My final point is another one about integration. Very often, it is hard to break the ice with one’s peers – or even find out who they are – until you’ve seen them present a paper, or they’ve seen you. Before then, it can be hard to find common ground, and this is when feelings of isolation, petulance and despair set in. If it’s a four-day conference, and your presentation isn’t until the late afternoon session of day three, that means you have more than two days of feeling a bit out of things (unless you have friends or colleagues or friends-of-colleagues around) before suddenly (hopefully) becoming the toast of the town at 4.22pm of the penultimate day of the event. This means that on Day 4, one wants to make up for lost time by skipping panels in favour of lengthy conferring in stairwells or near some hitherto concealed supply of small cakes and a tea urn. Frivolity is fun, after all.
So, after all this airy persiflage, what are my recommendation, for what they’re worth?
1. Go to lots of conferences, even if you’re not presenting. Listening, as Laurence Raw points out, is very important. Seek out departmental conferences of other departments in one’s own university, for example, as they’re often free.
2. If it’s a larger conference with ‘working groups’ that meet daily, getting into one of these groups is good, because you see the same people every day and can build rapport without foully overt networking.
3. Look outside your discipline. Lots of good ideas lurk in the mysterious waters of other disciplines. Furthermore, the competitive vibe that can affect groups of people all working on the area (whether it’s Shakespeare, the music criticism of Mr Chorley, or the significance of the occasional table in the stories of Christopher Isherwood) is obviously diluted in a larger disciplinary puddle.
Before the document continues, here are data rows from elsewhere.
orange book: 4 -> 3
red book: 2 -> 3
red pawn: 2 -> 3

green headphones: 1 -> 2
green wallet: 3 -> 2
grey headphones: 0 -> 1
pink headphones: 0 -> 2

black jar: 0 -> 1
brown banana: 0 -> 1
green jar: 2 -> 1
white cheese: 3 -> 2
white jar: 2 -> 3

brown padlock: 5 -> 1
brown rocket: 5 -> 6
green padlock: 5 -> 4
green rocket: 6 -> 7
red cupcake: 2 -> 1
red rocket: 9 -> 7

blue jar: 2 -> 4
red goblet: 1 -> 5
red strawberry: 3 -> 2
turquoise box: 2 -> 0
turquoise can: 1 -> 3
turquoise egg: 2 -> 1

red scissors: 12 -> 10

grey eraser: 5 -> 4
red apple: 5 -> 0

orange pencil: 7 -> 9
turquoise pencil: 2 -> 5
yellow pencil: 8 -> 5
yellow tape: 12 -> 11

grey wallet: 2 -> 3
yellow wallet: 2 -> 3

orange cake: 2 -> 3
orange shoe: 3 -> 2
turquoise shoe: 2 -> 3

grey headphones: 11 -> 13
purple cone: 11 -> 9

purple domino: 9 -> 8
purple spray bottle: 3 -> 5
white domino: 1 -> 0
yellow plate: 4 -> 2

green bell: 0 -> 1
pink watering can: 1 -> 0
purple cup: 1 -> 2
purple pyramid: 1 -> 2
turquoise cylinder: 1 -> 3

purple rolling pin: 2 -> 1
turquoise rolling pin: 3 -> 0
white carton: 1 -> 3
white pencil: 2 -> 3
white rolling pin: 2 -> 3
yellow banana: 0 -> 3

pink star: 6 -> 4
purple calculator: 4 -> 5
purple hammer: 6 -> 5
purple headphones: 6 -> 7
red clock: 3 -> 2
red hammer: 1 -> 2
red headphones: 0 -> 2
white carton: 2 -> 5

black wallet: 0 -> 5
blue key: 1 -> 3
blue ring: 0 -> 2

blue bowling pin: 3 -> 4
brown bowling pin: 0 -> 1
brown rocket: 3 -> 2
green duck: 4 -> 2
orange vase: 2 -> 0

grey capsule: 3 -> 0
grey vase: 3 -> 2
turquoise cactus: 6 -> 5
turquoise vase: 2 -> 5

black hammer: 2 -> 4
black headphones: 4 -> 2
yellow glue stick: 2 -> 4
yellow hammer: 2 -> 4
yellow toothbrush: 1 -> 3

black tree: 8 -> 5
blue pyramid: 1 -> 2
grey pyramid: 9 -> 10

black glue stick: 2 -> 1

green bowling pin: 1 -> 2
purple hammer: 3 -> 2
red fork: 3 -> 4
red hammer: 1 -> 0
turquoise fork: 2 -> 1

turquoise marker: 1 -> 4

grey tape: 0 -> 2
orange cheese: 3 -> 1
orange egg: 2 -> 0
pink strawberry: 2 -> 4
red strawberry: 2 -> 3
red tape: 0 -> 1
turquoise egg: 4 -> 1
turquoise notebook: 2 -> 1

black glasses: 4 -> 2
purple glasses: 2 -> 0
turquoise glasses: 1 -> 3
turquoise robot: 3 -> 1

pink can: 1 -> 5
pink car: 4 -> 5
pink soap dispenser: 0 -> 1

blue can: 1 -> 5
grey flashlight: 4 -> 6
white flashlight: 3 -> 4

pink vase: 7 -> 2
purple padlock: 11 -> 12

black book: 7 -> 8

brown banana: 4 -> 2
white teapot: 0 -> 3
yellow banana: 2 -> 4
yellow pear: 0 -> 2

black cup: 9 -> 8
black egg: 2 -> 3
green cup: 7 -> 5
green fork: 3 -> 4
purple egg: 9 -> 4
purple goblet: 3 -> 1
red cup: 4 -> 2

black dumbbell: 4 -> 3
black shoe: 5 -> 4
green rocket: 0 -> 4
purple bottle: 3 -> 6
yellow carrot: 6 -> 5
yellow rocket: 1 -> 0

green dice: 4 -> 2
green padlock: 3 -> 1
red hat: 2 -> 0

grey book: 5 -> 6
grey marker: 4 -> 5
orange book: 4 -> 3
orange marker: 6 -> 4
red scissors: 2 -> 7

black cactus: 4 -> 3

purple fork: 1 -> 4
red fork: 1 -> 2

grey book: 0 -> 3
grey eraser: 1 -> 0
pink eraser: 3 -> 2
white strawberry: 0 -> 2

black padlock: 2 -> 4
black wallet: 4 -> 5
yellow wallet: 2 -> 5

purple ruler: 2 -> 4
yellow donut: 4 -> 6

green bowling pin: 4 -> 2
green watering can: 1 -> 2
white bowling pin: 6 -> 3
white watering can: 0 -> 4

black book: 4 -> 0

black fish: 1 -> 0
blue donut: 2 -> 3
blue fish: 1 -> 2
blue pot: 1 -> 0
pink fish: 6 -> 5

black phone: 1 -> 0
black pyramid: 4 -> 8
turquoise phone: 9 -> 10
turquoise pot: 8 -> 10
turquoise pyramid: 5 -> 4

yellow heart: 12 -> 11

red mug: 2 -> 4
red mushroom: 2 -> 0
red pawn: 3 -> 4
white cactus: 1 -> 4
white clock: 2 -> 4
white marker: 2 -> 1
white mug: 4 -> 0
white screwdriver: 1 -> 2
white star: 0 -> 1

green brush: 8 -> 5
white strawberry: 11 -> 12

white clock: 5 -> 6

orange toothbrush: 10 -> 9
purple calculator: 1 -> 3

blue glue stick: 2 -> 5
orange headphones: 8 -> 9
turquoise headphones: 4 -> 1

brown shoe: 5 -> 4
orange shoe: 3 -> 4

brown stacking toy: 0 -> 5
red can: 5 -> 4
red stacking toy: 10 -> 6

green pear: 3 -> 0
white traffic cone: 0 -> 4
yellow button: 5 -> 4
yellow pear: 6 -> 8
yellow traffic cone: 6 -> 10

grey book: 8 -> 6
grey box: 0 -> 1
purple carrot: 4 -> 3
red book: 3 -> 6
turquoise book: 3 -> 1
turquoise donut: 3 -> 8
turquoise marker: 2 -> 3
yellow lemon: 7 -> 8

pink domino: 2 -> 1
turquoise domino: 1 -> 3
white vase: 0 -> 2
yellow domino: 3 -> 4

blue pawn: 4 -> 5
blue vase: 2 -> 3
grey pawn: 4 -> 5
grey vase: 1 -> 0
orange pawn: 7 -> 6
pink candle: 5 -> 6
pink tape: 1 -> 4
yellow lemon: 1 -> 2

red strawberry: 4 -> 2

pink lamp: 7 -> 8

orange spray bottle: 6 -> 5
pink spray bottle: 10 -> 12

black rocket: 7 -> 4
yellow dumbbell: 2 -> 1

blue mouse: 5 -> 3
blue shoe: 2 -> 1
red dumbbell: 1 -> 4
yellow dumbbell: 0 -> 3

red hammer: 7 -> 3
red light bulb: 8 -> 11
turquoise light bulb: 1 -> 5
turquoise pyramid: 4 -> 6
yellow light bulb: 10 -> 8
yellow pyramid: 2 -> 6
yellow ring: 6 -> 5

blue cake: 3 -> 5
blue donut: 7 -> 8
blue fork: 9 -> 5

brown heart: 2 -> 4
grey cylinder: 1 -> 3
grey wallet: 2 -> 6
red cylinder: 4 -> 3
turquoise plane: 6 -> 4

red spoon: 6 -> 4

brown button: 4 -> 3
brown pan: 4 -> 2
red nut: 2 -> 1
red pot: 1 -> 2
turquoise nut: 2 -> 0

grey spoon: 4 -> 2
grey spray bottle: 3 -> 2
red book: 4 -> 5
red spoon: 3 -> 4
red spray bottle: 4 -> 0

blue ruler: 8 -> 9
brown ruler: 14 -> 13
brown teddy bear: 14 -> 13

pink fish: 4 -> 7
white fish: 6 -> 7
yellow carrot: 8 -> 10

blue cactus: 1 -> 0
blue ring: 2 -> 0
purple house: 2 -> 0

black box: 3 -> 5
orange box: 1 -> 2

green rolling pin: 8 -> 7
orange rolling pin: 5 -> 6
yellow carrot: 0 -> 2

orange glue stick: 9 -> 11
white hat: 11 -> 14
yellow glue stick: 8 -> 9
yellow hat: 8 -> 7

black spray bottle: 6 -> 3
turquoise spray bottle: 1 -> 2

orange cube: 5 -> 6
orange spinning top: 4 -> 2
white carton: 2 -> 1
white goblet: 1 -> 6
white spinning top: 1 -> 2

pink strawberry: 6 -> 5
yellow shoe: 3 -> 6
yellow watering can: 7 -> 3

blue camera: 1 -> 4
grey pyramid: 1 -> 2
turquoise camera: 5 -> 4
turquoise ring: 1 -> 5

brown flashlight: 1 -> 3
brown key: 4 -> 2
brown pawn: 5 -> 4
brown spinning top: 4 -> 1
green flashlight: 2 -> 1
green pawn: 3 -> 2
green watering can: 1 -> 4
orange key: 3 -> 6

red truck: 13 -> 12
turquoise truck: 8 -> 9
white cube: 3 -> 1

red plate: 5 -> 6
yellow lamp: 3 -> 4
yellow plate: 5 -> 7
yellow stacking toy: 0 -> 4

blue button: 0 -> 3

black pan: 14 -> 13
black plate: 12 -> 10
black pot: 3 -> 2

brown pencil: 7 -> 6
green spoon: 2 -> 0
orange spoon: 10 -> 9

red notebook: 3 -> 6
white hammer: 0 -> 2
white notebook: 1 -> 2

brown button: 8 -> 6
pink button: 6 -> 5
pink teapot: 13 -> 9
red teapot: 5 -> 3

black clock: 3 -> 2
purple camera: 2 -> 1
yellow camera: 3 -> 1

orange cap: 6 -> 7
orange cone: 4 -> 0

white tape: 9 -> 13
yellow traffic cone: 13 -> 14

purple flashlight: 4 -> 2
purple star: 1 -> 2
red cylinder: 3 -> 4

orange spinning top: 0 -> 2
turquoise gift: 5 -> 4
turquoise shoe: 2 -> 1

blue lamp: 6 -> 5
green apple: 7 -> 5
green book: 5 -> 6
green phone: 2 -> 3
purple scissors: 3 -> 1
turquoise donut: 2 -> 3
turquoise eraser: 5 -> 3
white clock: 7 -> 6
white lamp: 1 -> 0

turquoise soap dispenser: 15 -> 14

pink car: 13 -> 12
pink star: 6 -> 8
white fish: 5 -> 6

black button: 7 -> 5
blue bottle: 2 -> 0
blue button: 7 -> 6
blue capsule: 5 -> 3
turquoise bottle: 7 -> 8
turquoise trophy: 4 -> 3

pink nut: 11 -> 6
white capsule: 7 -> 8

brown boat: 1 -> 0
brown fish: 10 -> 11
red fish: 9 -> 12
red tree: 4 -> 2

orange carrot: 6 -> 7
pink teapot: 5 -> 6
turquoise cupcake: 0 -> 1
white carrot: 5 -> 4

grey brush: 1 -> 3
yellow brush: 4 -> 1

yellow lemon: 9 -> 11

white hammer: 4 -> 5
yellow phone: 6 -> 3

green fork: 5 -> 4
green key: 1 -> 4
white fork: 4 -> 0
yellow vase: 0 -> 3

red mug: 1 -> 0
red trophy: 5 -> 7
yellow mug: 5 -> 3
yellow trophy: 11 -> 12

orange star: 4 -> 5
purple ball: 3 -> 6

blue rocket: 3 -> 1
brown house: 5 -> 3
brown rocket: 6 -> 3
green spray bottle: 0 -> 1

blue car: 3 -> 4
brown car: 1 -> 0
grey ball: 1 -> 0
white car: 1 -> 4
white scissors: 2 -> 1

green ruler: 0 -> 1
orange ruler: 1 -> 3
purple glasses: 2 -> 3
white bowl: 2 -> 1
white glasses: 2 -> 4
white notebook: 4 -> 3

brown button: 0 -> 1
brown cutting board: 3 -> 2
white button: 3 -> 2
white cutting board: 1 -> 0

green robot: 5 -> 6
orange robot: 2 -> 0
4. At a long event, stay the course, and take a good (and preferably very learned-looking) book for tea breaks if you don’t know people. That way you won’t feel like a wallflower, and possibly the learned-looking tome will become a conversation piece. Then, hey presto, social contact will ensue, but hopefully not with some dirge-like character who will cling to you like a limpet. As Zadie Smith so wisely puts it in NW, the last thing a drowning person wants is another drowning person clinging to them. Cruel, but true.
5. Take notes during papers, and also at other times. Some of them may prove useful. You could revolutionise the campus novel using the garnered material, and out-Lodge Lodge.
6. At some point, a person who becomes your bosom friend during lunch will then blank you at morning tea on the following day. Extract all the amusement you can from this scenario, and put the ingrate in your novel.